Ella había cruzado una línea. Había dejado que su imaginación inquieta y su personalidad inocente la llevaran a un punto sin retorno. Se había convencido a sí misma que el amor, como en las películas que veía cuando era una niña, podía ser a primera vista. A primera conversación.

Andrea había crecido bajo el yugo de unos padres ortodoxos y religiosos, que veían el amor adolescente como algo pecaminoso que debían evitar a toda costa para su pequeña hija. Había asistido a colegios religiosos y a escuelas para señoritas hasta que tuvo oportunidad de asistir a una preparatoria mixta, donde el despertar tardío de sus hormonas, se encargó de obsesionarla con Bruno.
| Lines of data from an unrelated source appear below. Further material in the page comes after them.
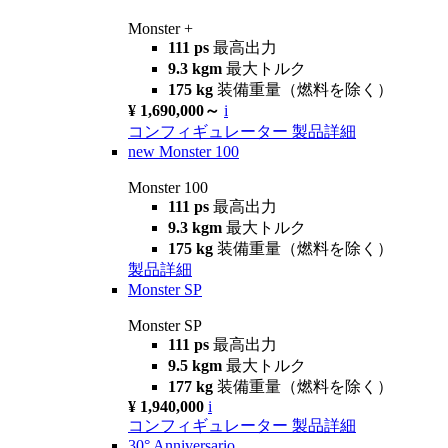
Monster +
111 ps
最高出力
9.3 kgm
最大トルク
175 kg
装備重量（燃料を除く）
¥ 1,690,000～
i
コンフィギュレーター
製品詳細
new
Monster 100
Monster 100
111 ps
最高出力
9.3 kgm
最大トルク
175 kg
装備重量（燃料を除く）
製品詳細
Monster SP
Monster SP
111 ps
最高出力
9.5 kgm
最大トルク
177 kg
装備重量（燃料を除く）
¥ 1,940,000
i
コンフィギュレーター
製品詳細
30° Anniversario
Pero Bruno había sido cruel. Hiriente. Y ahora Andrea tenía el corazón hecho pedazos.

—Que te den —dijo, pese a que él no era capaz de escucharla en la distancia—. Qué bueno que ya te vas a la universidad. Espero nunca tener que volver a verte, gusano de mierda.

Al pronunciar todo aquello, se sintió mucho mejor. Liberada. Lista para dejar atrás el turbulento capítulo que había sido Bruno Ranieri en su vida. A partir de ese día le detestaba y le detestaría el resto de sus días, y esperaba jamás tener que volver a cruzarse en su camino.